It doesn’t matter who you are or what you do, you must learn, at least, the basics of Machine learning (ML). It is growing more popular by the day and you can see it applied in many things we do in our everyday life. Here you will learn the very basics of machine learning so you can start having a good idea of where it is already used and what problems can it solve.
Let’s start with wikipedia’s definition of machine learning: “Machine Learning (ML) is the scientific study of algorithms and statistical models that computer systems use to effectively perform a specific task without using explicit instructions, relying on patterns and inference instead. It is seen as a subset of artificial intelligence.”
In order to understand ML better, we need to break it down into simpler parts, define each one, and see how they all come together as a whole. Before we move deeper, I’m gonna tell you what ML is in a nutshell.
Machine learning in a nutshell
- First, it finds patterns in data.
- Second, it uses those patterns to predict the future.
- Then, a trained model is created that is able to recognize patterns.
- Finally, applications can supply new data to see if it matches known patterns.
Basically, it “learns” by looking at lots of data, which contains patterns, and it finds those patterns by using a machine learning algorithm. The trained model is the output of that learning phase which is then used to make predicitons. Easy right?
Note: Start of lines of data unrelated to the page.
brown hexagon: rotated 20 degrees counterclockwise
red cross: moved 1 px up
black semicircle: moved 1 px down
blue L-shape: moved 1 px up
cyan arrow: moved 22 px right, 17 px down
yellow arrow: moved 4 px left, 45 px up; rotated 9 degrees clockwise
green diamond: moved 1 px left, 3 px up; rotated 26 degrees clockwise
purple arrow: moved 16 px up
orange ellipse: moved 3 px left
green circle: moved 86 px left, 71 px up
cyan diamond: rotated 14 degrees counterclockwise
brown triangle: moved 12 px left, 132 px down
Let’s now dive a bit deeper.
The machine learning workflow
Pick your problem
The first thing you need to do is identify the type of problem you want to solve. Most types of problems in ML can be classified into one of these categories:
You first need to know the type of problem you want to solve (the algorithm you will use) since the data must be represented in a specifc format depending on the algorithm.
Next, you need lots of historical data in order to train your machine learning model to predict accurately. Once you have the data, you then need to be able to convert it into meaningful numeric attributes that represent the data. This is a crucial step in the machine learning process.
Apply an algorithm
At this point you should have chosen the algorithm that best fits your problem and the prepared historical data. You now “feed” the data to the algorithm, it finds patterns in the data that define the relationship between a set of features in the dataset and the value you want to predict. It then creates a set of rules (model) that are used to make predictions.
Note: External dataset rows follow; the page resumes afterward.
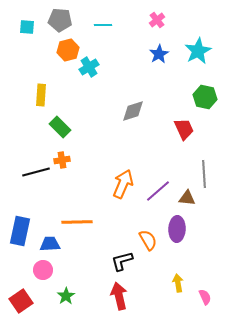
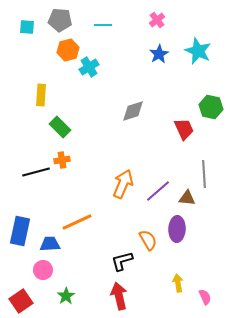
cyan star: rotated 20 degrees counterclockwise
green hexagon: moved 6 px right, 10 px down
orange line: rotated 24 degrees counterclockwise
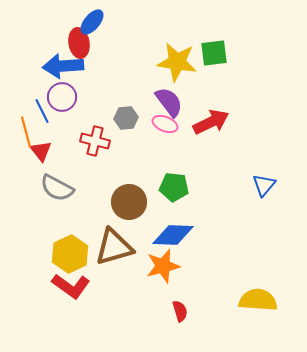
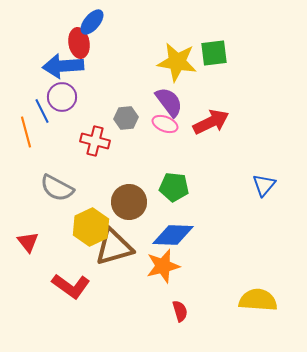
red triangle: moved 13 px left, 91 px down
yellow hexagon: moved 21 px right, 27 px up
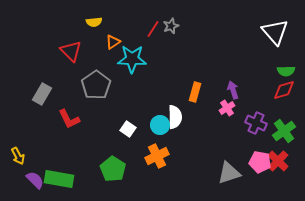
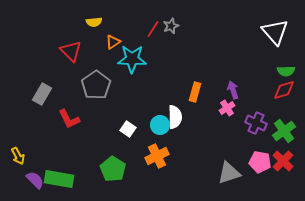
red cross: moved 5 px right
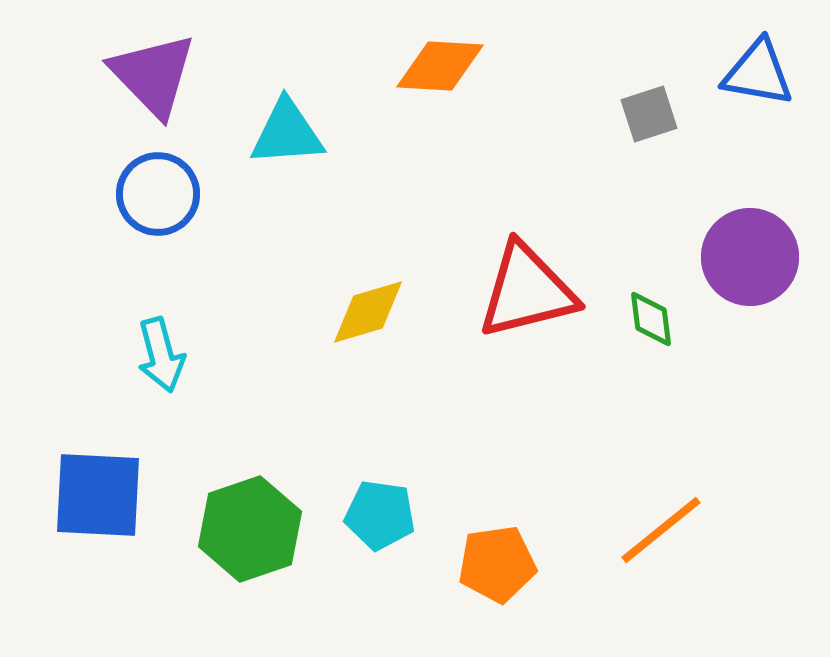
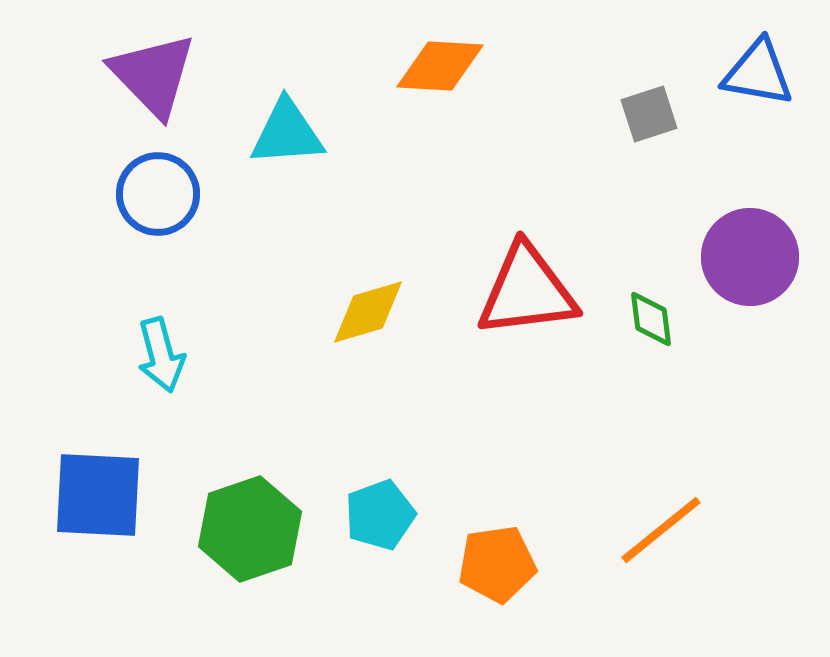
red triangle: rotated 7 degrees clockwise
cyan pentagon: rotated 28 degrees counterclockwise
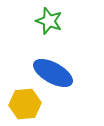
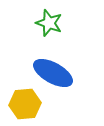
green star: moved 2 px down
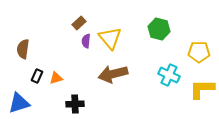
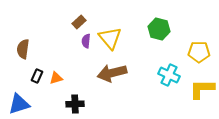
brown rectangle: moved 1 px up
brown arrow: moved 1 px left, 1 px up
blue triangle: moved 1 px down
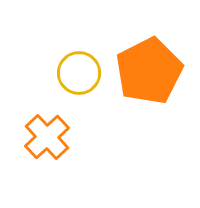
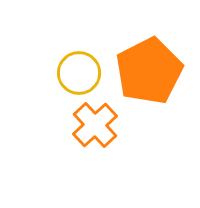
orange cross: moved 48 px right, 12 px up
The end result is a model that can be used to make predictions based on the historical data used to train it.
The machine learing process is repeated so that model can get better and better at making accurate predictions.
Algorithms are usually plug and play. A lot of programming languages already have built in ML algorithms that you can use to train your models. Therefore, choosing an algorithm can be a matter of experimentation to see which one gives you the best results.
On the other hand, setting up the problem and representing/preparing the data correctly is crutial and a lot of thoughtful choices, wisdom, and experience goes into getting these right.
Now, here’s an overview of each algorithm mentioned above:
Classification is used when we can categorize our training data into a desired and distinct number of classes where we can assign label to each class.
Regression models are used to predict a continuous value.
And you know the values depend on certain inputs:
Unlike Classification and Regression, Clustering it is a type of unsupervised learning method. It’s the task of dividing the population or data points into a number of groups such that data points in the same groups are more similar to other data points in the same group and dissimilar to the data points in other groups. It is basically a collection of objects on the basis of similarity and dissimilarity between them.
Recommendations systems use data from past user behavior in order to provide similar content by predicting what the user likes based on the historical data. ML recommendation systems are typically classified into two categories: content based and collaborative filtering methods. Although, modern recommendation systems combine both approaches.
Now, let’s quickly look at how the training data looks like if it were displayed in a table.
The “Features” are used to predict the “Target Value”.
Every good things comes to an end
I’m gonna leave it here for now. It was a good introduction to Machine Leaning. I hope you learned something and can now have good conversations with your colleagues regarding ML.